- _Passage to read_
[Pacemaker] Nodes will not promote DRBD resources to master on failover

Andrew Martin amartin at xes-inc.com
Tue Mar 27 18:13:11 EDT 2012


Hi Andreas, 


Thanks, I've updated the colocation rule to be in the correct order. I also enabled the STONITH resource (this was temporarily disabled before for some additional testing). DRBD has its own network connection over the br1 interface (192.168.5.0/24 network), a direct crossover cable between node1 and node2: 

global { usage-count no; } 
common { 
syncer { rate 110M; } 
} 
resource vmstore { 
protocol C; 
startup { 
wfc-timeout 15; 
degr-wfc-timeout 60; 
} 
handlers { 
#fence-peer "/usr/lib/heartbeat/drbd-peer-outdater -t 5"; 
fence-peer "/usr/local/bin/fence-peer"; 
split-brain "/usr/lib/drbd/notify-split-brain.sh me at example.com"; 
} 
net { 
after-sb-0pri discard-zero-changes; 
after-sb-1pri discard-secondary; 
after-sb-2pri disconnect; 
cram-hmac-alg md5; 
shared-secret "xxxxx"; 
} 
disk { 
fencing resource-only; 
} 
on node1 { 
device /dev/drbd0; 
disk /dev/sdb1; 
address 192.168.5.10:7787; 
meta-disk internal; 
} 
on node2 { 
device /dev/drbd0; 
disk /dev/sdf1; 
address 192.168.5.11:7787; 
meta-disk internal; 
} 
} 
# and similar for mount1 and mount2 


Also, here is my ha.cf. It uses both the direct link between the nodes (br1) and the shared LAN network on br0 for communicating: 

autojoin none 
mcast br0 239.0.0.43 694 1 0 
bcast br1 
warntime 5 
deadtime 15 
initdead 60 
keepalive 2 
node node1 
node node2 
node quorumnode 
crm respawn 
respawn hacluster /usr/lib/heartbeat/dopd 
apiauth dopd gid=haclient uid=hacluster 


I am thinking of making the following changes to the CIB (as per the official DRBD guide http://www.drbd.org/users-guide/s-pacemaker-crm-drbd-backed-service.html ) in order to add the DRBD lsb service and require that it start before the ocf:linbit:drbd resources. Does this look correct?

- _Recorded data_
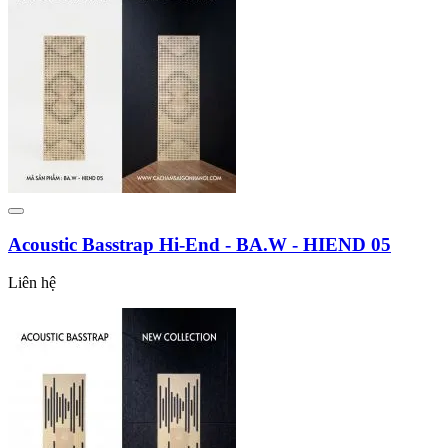
Acoustic Basstrap Hi-End - BA.W - HIEND 05
Liên hệ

- _Required actions_
1. Copy the Pacemaker DRBD failover post word for word, starting at the words "I am thinking" and stopping after "this look correct?".
2. Write the next part of the Pacemaker message about DRBD failover, picking up right after its final sentence.

- _Answers to this exercise_
1.
I am thinking of making the following changes to the CIB (as per the official DRBD guide http://www.drbd.org/users-guide/s-pacemaker-crm-drbd-backed-service.html ) in order to add the DRBD lsb service and require that it start before the ocf:linbit:drbd resources. Does this look correct?

2.
primitive p_drbd-init lsb:drbd op monitor interval="30" 
colocation c_drbd_together inf: p_drbd-init ms_drbd_vmstore:Master ms_drbd_mount1:Master ms_drbd_mount2:Master 
order drbd_init_first inf: ms_drbd_vmstore:promote ms_drbd_mount1:promote ms_drbd_mount2:promote p_drbd-init:start 


This doesn't seem to require that drbd be also running on the node where the ocf:linbit:drbd resources are slave (which it would need to do to be a DRBD SyncTarget) - how can I ensure that drbd is running everywhere? (clone cl_drbd p_drbd-init ?)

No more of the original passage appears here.